Yellow Lady’s Slipper

2014
I love lady’s slippers. I suppose that’s part of being Minnesotan, since the Showy Lady’s Slipper is that state flower. My dad grew up with the Showy Lady’s Slippers near his home, while Mom grew up with the Yellow (and one spring, Small Whites). All five or six species (depending on your definition of species) are beautiful, elegant plants, and hardly common.

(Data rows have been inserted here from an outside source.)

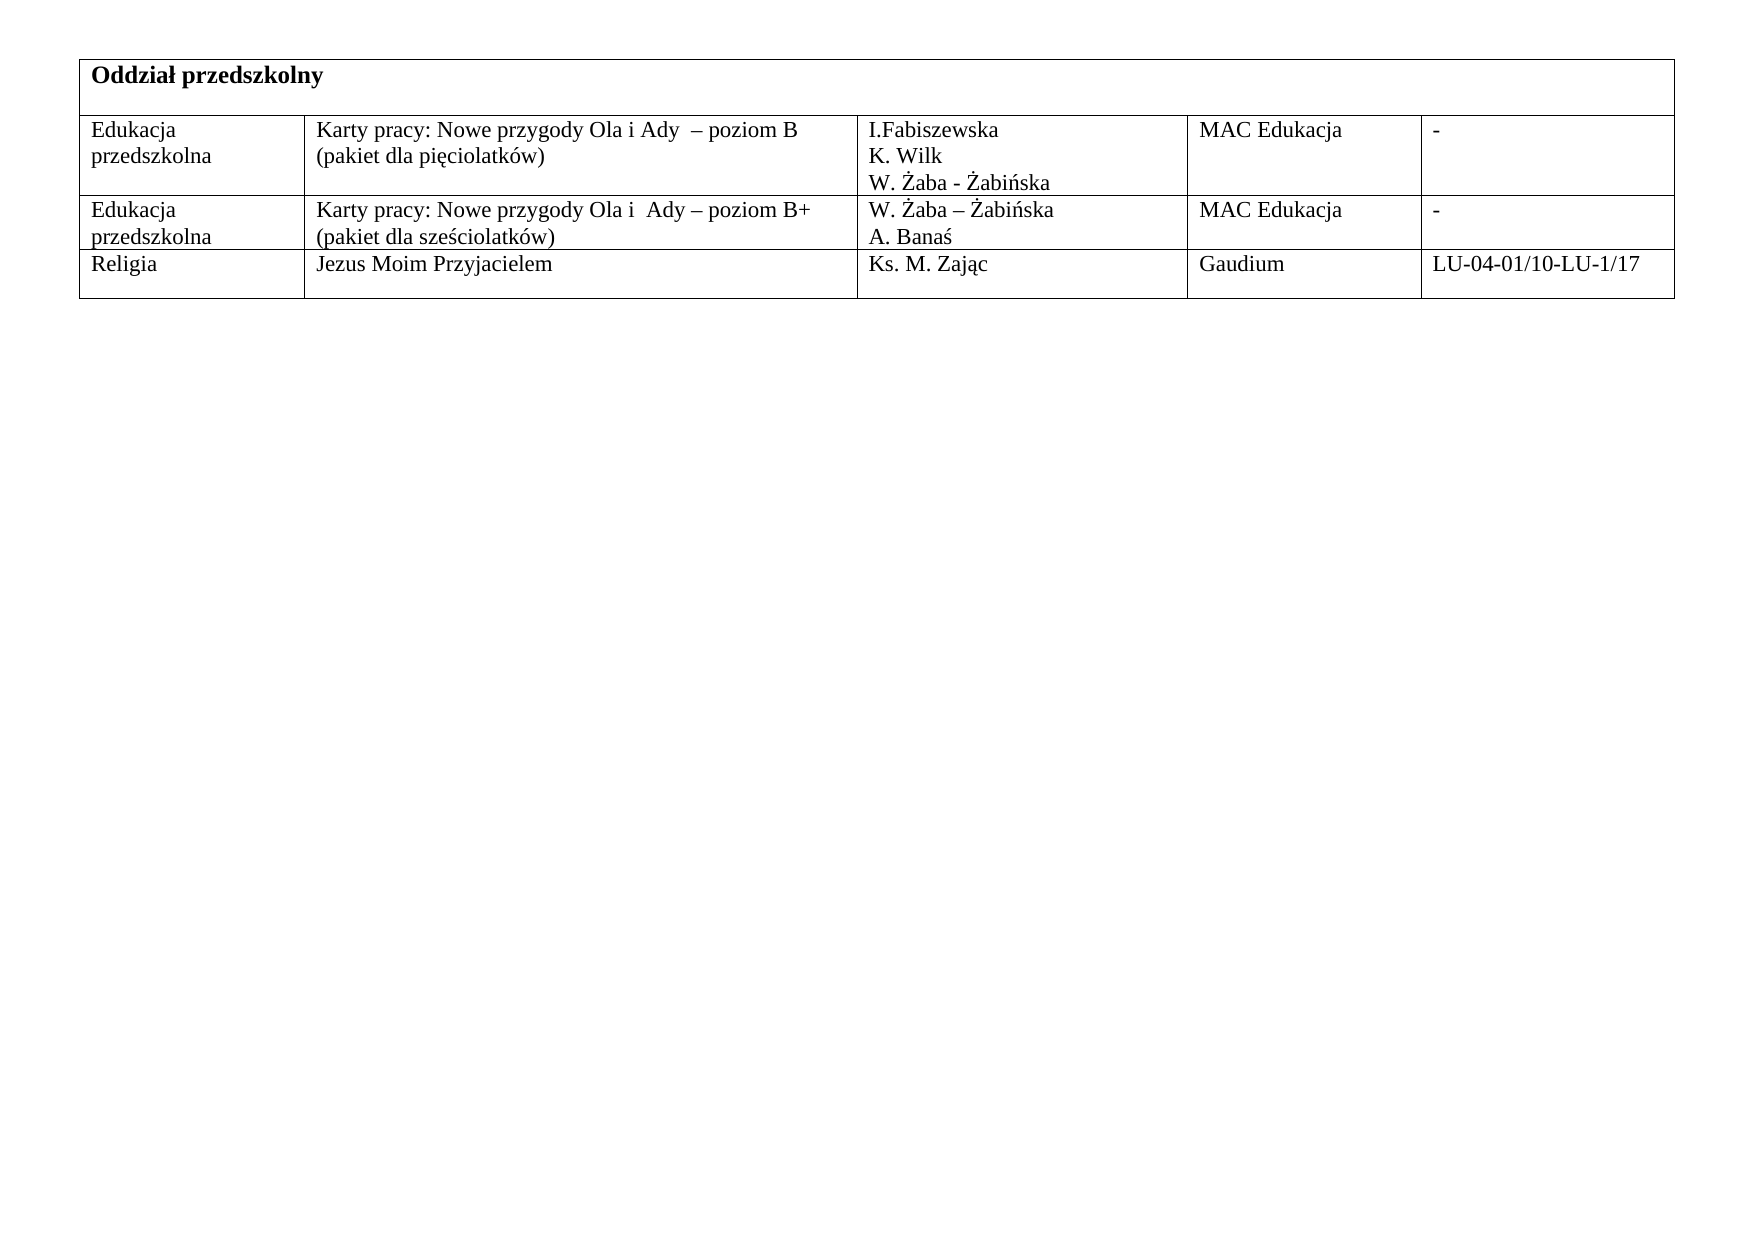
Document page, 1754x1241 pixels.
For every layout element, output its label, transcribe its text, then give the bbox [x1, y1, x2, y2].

table_cell - [1422, 196, 1674, 249]
table_cell Edukacja przedszkolna [80, 116, 304, 195]
table_cell Karty pracy: Nowe przygody Ola i Ady – poziom B (pakiet dla pięciolatków) [305, 116, 857, 195]
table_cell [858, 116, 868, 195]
table_cell Religia [80, 250, 304, 298]
table_cell MAC Edukacja [1188, 196, 1421, 249]
table_cell - [1422, 116, 1674, 195]
table_cell Edukacja przedszkolna [80, 196, 304, 249]
table_cell Karty pracy: Nowe przygody Ola i Ady – poziom B+ (pakiet dla sześciolatków) [305, 196, 857, 249]
table_cell Jezus Moim Przyjacielem [305, 250, 857, 298]
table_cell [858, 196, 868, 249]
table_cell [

The Yellow Lady’s Slipper is where the haziness in species names and numbers comes in, with much debate over the flower. Is it the same species as the European flower, Cypripedium calceolus? Or is the American plant a different species in its own right, earning the name Cypripedium parviflorum? And then are all the yellow lady’s slippers in the US the same plant with some wild variation in size, or are there actually two subspecies (in Minnesota, anyway), a large-flowered variation (Cypripedium calceolus var. pubescens or Cypripedium parviflorum var. pubescens, depending on whether you go by the European or American name) and a small-flowered variation (Cypripedium calceolus var. parviflorum or Cypripedium parviflorum var. makasin)?
It makes things a little complicated when you have to put an exact name to the flower.
Orchids of Minnesota by Welby R. Smith of the MN Department of Natural Resources (U of MN Press, 1993) goes by C. calceolus, so that’s what I go by. But while he separates the two variations as differing subspecies, even he states the differences between var. pubescens and var. parviflorum are hazy at best, since they also hybridize.
Regardless of ethnicity and size, it’s still a favorite. And in a drawing, it’s mighty hard to tell whether it’s large or small, American or European.